Qwen 2.5 14B hits 80% HumanEval via self-correcting code training
A solo developer fine-tuned Qwen 2.5 base models on self-generated coding corrections, pushing the 14B version to 131/164 HumanEval problems without any human-written training data.

A MacBook and $3.50 of RunPod credits were enough to push Qwen 2.5 14B base to 131 out of 164 correct on HumanEval—an 80 percent pass rate—by training the model exclusively on its own coding mistakes. The method is straightforward: prompt the base model to invent a coding problem and write unit tests for it, generate multiple solution attempts, save pairs where one attempt passes and another fails, then fine-tune on those self-mined corrections. No human-written code examples. The Python interpreter was the only judge in the loop.
The first attempt on Qwen 2.5 7B base appeared to fail—the model's score dropped from 25 to 2 correct after training. A grader bug was truncating function outputs mid-stream, scoring incomplete halves as wrong. Once fixed, the 7B model jumped to 112 correct, an 87-problem gain. The 14B version followed the same recipe with 100 self-generated pairs and a 95-minute H100 run, landing at 131 correct—four points shy of Qwen's own RLHF-tuned 14B Instruct release and ahead of GPT-3.5 on math benchmarks.

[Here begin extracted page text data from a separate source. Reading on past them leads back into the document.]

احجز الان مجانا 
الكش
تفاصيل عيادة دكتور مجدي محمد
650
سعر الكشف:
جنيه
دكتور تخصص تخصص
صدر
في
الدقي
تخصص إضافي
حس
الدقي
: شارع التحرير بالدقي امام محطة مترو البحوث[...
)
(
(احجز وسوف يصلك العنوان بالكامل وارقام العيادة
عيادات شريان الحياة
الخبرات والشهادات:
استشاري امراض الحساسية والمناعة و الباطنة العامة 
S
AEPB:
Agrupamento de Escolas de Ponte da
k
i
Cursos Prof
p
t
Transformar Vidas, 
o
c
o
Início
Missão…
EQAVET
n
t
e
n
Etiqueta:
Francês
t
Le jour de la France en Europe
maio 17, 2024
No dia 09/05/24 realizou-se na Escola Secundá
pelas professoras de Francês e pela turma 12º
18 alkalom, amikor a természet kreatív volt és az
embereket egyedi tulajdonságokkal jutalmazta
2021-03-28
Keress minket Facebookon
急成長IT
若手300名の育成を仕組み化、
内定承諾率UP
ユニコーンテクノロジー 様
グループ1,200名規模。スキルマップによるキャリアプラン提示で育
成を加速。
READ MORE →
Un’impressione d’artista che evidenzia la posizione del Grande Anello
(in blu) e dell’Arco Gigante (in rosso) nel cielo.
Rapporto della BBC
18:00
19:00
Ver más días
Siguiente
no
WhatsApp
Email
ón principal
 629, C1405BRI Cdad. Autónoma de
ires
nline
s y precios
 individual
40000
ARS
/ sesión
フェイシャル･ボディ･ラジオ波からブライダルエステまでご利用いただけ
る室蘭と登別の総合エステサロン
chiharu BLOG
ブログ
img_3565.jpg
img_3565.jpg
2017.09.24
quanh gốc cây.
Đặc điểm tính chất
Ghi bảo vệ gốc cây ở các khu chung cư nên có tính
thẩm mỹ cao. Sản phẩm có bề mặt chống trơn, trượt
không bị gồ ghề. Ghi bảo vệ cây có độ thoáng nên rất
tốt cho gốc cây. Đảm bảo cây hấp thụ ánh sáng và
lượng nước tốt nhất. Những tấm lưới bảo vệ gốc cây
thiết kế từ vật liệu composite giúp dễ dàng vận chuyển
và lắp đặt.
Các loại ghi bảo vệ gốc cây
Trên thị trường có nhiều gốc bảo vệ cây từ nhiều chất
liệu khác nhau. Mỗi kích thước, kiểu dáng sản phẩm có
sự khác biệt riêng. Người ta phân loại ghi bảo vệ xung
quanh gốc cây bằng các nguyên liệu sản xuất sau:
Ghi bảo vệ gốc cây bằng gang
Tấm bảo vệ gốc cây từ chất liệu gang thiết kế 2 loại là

The approach mirrors reasoning in the DeepSeek-R1 paper about models improving through verifiable rewards. Here the reward signal is pass-or-fail from a test suite the model wrote for itself. Coding problems have ground truth: the interpreter either runs or throws an error. The researcher shared training logs and grader code, noting the method works because of that binary feedback. The 14B checkpoint is not yet public, but reproduction steps are available for anyone with a 24GB GPU.